WASHINGTON -- Who needs to bother with booking a slot on Florida's crowded rocket range when there's a whole wide ocean available?
That's what PanAmSat figures in signing on with Sea Launch to have five of its satellites hoisted into orbit starting next year. The spacecraft will go atop a rocket that will blast off from a floating pad in the middle of the Pacific near the equator.
Sea Launch is two-for-two in the space business -- after a demonstration launch last March and its first commercial launch last October. The company is an international partnership between the Boeing Co., Russia's space giant RSC Energia and two smaller companies in the Ukraine and Norway. The PanAmSat contract puts 19 firm launches on the Sea Launch schedule.
Going by sea means getting a "reliable and flexible launch provider to ensure timely and effective delivery," said Robert Bednarek, PanAmSat's executive vice president.
For Sea Launch, the agreement "solidifies our position as an established launch services provider," said Wil Trafton, Sea Launch president.
The agreement announced Wednesday at the Satellite 2000 conference in Washington calls for the launch of the advanced Galaxy 3-C during the second quarter of 2001. It also gives PanAmSat the option of getting four more Sea Launch missions through 2003.
Neither company would disclose the contract's value.

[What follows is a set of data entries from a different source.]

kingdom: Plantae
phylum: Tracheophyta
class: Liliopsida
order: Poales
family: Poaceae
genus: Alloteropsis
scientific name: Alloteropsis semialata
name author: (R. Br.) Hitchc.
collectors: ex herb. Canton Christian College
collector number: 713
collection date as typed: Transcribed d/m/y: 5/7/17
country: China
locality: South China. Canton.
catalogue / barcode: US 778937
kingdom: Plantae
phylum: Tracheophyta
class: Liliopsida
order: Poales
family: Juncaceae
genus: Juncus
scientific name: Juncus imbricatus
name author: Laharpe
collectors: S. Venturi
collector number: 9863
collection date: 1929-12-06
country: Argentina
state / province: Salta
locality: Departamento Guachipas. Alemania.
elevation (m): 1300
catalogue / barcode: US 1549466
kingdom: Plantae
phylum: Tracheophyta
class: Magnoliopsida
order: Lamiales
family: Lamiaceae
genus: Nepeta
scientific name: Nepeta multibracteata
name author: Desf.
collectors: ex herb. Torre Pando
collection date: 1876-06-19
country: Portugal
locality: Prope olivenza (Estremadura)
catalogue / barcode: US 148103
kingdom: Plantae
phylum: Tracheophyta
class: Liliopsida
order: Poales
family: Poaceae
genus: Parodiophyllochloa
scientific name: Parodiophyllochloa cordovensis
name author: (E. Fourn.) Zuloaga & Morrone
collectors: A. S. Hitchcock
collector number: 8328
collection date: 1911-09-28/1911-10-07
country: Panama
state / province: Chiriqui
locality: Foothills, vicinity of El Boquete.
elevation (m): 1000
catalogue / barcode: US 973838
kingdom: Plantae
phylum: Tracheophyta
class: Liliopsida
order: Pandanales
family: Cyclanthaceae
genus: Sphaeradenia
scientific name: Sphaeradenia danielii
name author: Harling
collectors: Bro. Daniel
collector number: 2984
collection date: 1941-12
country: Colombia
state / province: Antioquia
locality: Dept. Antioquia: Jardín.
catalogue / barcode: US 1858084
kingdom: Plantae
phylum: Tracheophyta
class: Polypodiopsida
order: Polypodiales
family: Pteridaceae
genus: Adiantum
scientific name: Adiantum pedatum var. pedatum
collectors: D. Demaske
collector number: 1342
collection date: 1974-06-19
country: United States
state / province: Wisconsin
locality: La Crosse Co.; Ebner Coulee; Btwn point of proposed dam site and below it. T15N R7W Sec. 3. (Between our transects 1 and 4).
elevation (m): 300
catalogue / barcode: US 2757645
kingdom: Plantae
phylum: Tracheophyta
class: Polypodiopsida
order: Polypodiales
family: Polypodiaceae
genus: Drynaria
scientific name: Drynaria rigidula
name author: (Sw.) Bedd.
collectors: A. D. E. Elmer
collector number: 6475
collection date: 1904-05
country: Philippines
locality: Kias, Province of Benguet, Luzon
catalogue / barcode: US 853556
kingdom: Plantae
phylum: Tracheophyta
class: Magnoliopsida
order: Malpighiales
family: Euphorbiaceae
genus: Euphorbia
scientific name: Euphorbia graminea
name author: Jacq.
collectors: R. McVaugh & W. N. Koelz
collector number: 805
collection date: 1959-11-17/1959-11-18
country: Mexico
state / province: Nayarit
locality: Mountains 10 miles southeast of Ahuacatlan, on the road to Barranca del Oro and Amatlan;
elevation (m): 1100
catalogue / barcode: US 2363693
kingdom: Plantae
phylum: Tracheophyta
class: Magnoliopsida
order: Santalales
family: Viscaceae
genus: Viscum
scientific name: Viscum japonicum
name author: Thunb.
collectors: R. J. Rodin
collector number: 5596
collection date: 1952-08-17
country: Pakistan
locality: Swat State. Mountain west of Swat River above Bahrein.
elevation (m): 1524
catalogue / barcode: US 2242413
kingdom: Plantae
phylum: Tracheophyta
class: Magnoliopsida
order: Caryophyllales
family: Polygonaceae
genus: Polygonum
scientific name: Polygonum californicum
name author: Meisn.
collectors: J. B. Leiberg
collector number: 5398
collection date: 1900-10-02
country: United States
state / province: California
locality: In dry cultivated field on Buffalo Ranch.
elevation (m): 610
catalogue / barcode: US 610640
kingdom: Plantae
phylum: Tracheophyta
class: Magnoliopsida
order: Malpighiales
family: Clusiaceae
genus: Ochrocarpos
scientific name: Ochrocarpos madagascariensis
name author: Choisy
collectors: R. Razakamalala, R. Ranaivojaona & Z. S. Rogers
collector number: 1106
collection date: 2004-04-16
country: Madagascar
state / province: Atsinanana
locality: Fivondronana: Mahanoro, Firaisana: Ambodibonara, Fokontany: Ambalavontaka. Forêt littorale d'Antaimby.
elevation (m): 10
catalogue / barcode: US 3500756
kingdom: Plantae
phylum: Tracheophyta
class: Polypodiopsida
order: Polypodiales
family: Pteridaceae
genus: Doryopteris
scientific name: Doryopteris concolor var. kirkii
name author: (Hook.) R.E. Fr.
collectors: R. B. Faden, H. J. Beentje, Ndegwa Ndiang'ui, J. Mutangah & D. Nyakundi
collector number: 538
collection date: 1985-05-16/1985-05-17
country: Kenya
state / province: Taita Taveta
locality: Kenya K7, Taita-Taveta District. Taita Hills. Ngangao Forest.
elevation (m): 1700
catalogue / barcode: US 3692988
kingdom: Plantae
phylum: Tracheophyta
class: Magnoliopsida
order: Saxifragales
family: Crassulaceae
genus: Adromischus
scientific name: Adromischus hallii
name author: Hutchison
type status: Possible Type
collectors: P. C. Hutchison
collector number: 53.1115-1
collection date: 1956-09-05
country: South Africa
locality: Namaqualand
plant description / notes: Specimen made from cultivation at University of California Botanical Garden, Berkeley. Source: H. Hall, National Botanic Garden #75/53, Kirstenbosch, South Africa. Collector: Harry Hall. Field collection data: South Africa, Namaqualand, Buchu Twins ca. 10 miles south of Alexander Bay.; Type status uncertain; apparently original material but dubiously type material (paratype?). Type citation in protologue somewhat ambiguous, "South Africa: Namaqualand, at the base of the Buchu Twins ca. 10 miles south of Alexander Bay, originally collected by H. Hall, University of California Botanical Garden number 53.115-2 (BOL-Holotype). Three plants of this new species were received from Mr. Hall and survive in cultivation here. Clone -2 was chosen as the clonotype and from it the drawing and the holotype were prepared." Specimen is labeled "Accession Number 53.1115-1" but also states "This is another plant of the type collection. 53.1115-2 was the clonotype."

The satellites would go up on a Russian-Ukrainian Zenit 3-SL rocket launching off from an equatorial platform in the Pacific Ocean. A liftoff from there gives satellite owners the most direct and cost-effective route to space without requiring costly changes in the trajectory of the rocket to avoid populated areas.
Galaxy 3-C, built by Hughes Space and Communications, will provide video, internet and telecommunications services in the U.S. and Latin America.